So page 552 was...aaawwwwkkkwwwwaaaarrrrdddd
The football fetish. John Wayne doesn't play football, but Orin does. Hm.....maybe Avril really "misses" Orin? If this family and book were less crazy then I wouldn't consider it easily, but who can say with these people.
I also notice that Pemulis overhears Rusk's silly Oedipal mother speech right before stumbling across John Wayne and Avril.
I thought that scene was absolutely hilarious. I loved the descriptions of their outfits and their reactions when they're caught. One thing that I noticed is that Pemulis is very self-conscious about his fly. He checks it on 552 and then clasps his hands over it on 553. I don't know if this means anything or if he's just prone to forgetting to zip up his pants.

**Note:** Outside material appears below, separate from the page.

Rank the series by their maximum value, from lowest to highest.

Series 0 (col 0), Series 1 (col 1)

I was also wondering why John Wayne stuck his head in Hal's doorway and didn't say anything. Is it because he feels guilty for getting caught with Hal's mom?
Yeah, that scene was hilarious and awkward to say the least. I'd definitely tie the football uniform connection to Orin, since that seems to be Orin's sport. Why would Wayne have a football uniform, anyways, if he's totally dedicated to tennis? Something tells me the outfits were Avril's idea. And it was interesting to see Avril, who is often described as cleverly manipulative and controlling, as essentially dumbfounded and powerless, caught having sex with a student in a highschool cheerleading outfit. I guess everyone has their weaknesses/embarassing secrets in this book.

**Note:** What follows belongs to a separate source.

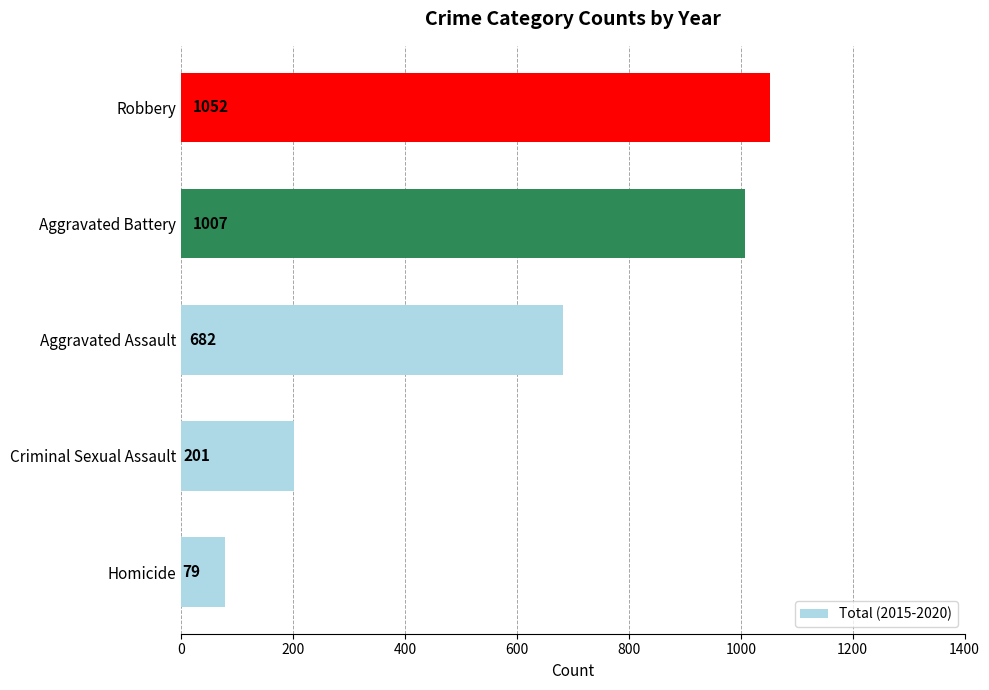

Rank the categories by value from lowest to highest.

Homicide, Criminal Sexual Assault, Aggravated Assault, Aggravated Battery, Robbery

In the context of the rest of the novel, I was struck by how harmless this sexual fetish seemed compared to other pathologies that ritualize life - tennis, drugs, AA, to name a few. The guy who kills animals (Lenz, I think) talks about using cocaine to unwind. Is it so bad if Avril uses role-playing to unwind? I was also reminded of one of my favorite sections of GR, where Thanatz offers his theory of sado-anarchism: "If S and M could be established universally, at the family level, the state would wither away" (748). We don't see much of the state, of "Them," in Infinite Jest, but I think the systemic critique is still very much there.
Well, it can be problematic just because student-teacher relations in a boarding school...well, there you go.
And the really curious thing about it would be if it is hinting at the incest...
Although it was more funny than the horrifying, certainly.